Cardiopulmonary ultrasound

The acquisition scheme of cardiopulmonary ultrasound used in the current work is consistent with that of a previous study from our team [11]. Commercially available echocardiographic equipment with a 1–5 MHz cardiac sector transducer and a 3–11 MHz linear transducer was used (IE33, Philips Medical Systems, Andover, MA, USA) to acquire cardiopulmonary ultrasound images. The total number of B-lines and a semi-quantitative LUS score were used to assess the severity of pulmonary fibrosis [10]. Two-dimensional and Doppler echocardiographic parameters were measured, including left ventricular end-diastolic diameter, left ventricular ejection fraction, right ventricular end-diastolic base dimension (RVD), primary pulmonary artery diameter, tricuspid annular plane systolic excursion (TAPSE), right ventricular fractional area change (RVFAC), peak systolic tricuspid annulus velocity, myocardial performance index, and SPAP as estimated by tricuspid regurgitation. The right ventricular global longitudinal strain (RVGLS) was automatically tracked using the Philips QLAB Version 13.0 software (Philips Healthcare). Two experienced lung ultrasound physicians (Dr. Weiwei Zhu and Dr. Hong Li) performed intra- and inter-observer repeatability analyses of all patients’ LUS scores in 2-day intervals. The observers were blind to the clinical status, HRCT, PFTs, and all patients’ medical information.

Clinical outcome

Patients were followed up with at our outpatient clinic by clinical visits and telephone calls until the end of May 2020. The primary endpoint was the composite of the all-cause death. For patients without events, the date of the last contact was used for survival analysis.

Statistical analysis

Statistical analysis was performed using SPSS Version 20 for Windows (IBM, Armonk, NY, USA) and the MedCalc Version 15.6.1 (MedCalc Software, Ostend, Belgium) statistical software. Continuous variables are expressed as mean ± standard deviation or median and interquartile ranges, where appropriate.

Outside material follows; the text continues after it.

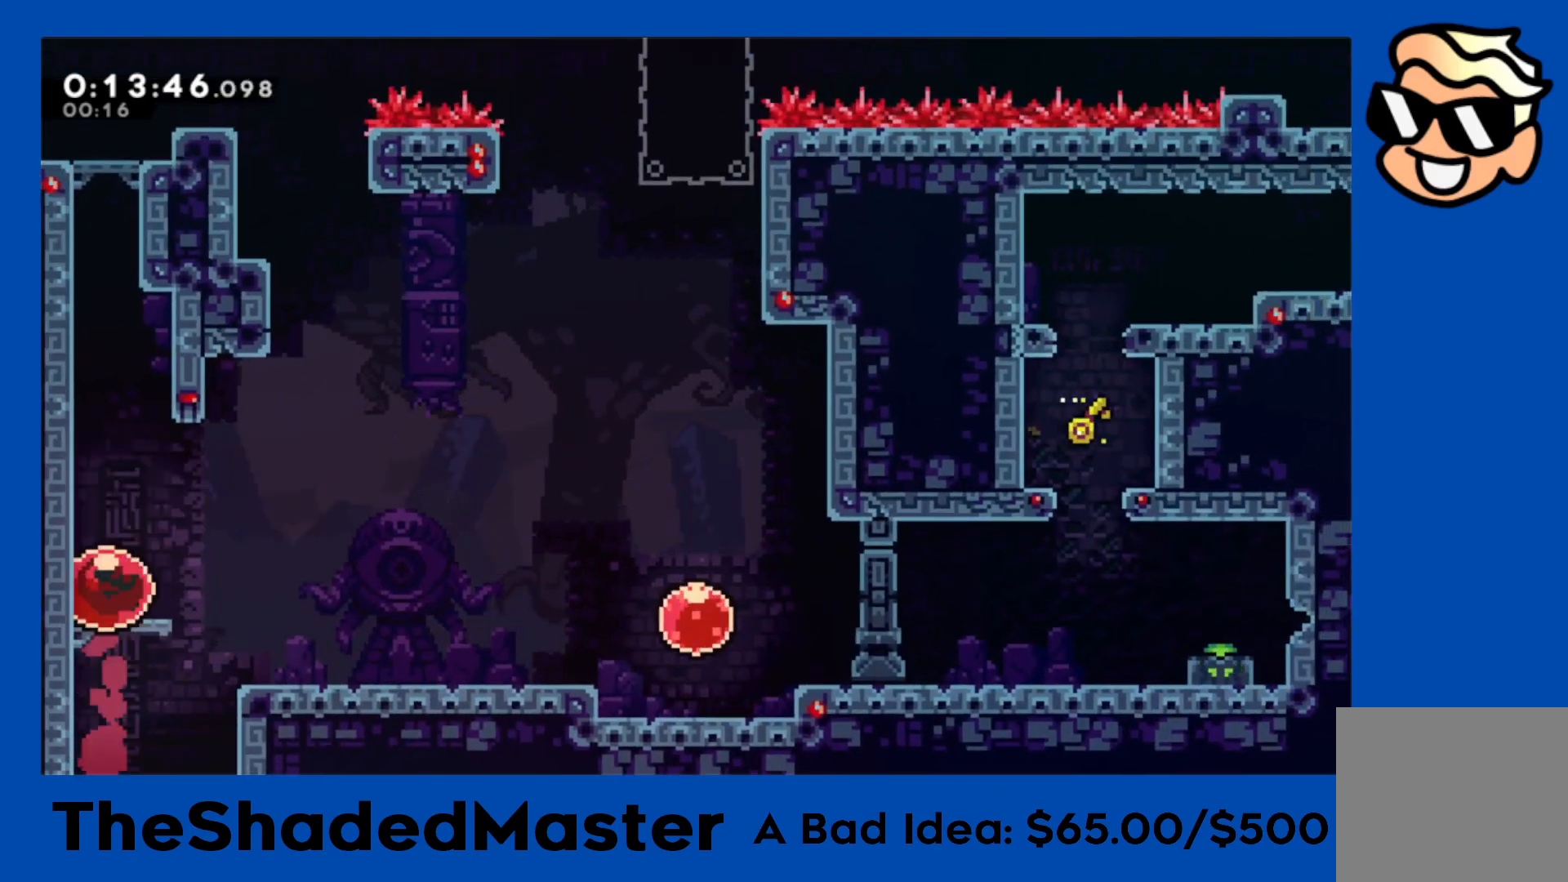
{"buttons": ["SQUARE", "R1", "DPAD_UP"], "left_stick": "center", "events": [[350, "DPAD_UP", "down"], [350, "SQUARE", "down"]]}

Categorical data are presented as absolute numbers and percentages. Two-sample comparisons were performed using a t test if variables were normally distributed, or a Mann–Whitney U-test if variables were not normally distributed. Categorical data was compared using a chi-squared test or a Fisher’s exact test. Univariate and multivariate logistic regression techniques were used to identify the independent risk factors related to the prognosis of patients with ILD. The cutoff values for the ILD-GAP score, LUS score, RVD, and RVGLS were determined with a receiver operating characteristic (ROC) curve analysis and a Delong test for ROC curve comparison. Survival was estimated using the Kaplan–Meier method. A log-rank test was used to compare the survival rate between the two groups. To determine the independent risk factors of survival, a Cox proportional-hazards model was used. We employed a sequential Cox model method to determine the incremental value of cardiopulmonary ultrasound parameters over the ILD-GAP score alone, in association with the primary endpoint. Specifically, the incremental value was defined by a significant increase in the C statistic value.

Results

Baseline characteristics

During the follow-up period (median 50.0 months, interquartile range 14.8–54.3 months), 38 patients died (ILDd), and 36 patients survived (ILDs). The baseline characteristics of the study population, divided according to survival status, is shown in Table 1. There were no significant differences in the distribution of ILD subtypes between the two groups. The mean age was significantly higher in ILDd compared to ILDs, and the percentage of women was also lower. Arterial oxygen partial pressure (PaO2), arterial oxygen saturation (SaPO2), FVC%, DLCO%, and total lung capacity (TLC%) were all lower in ILDd compared to ILDs, whereas the ILD-GAP score was higher.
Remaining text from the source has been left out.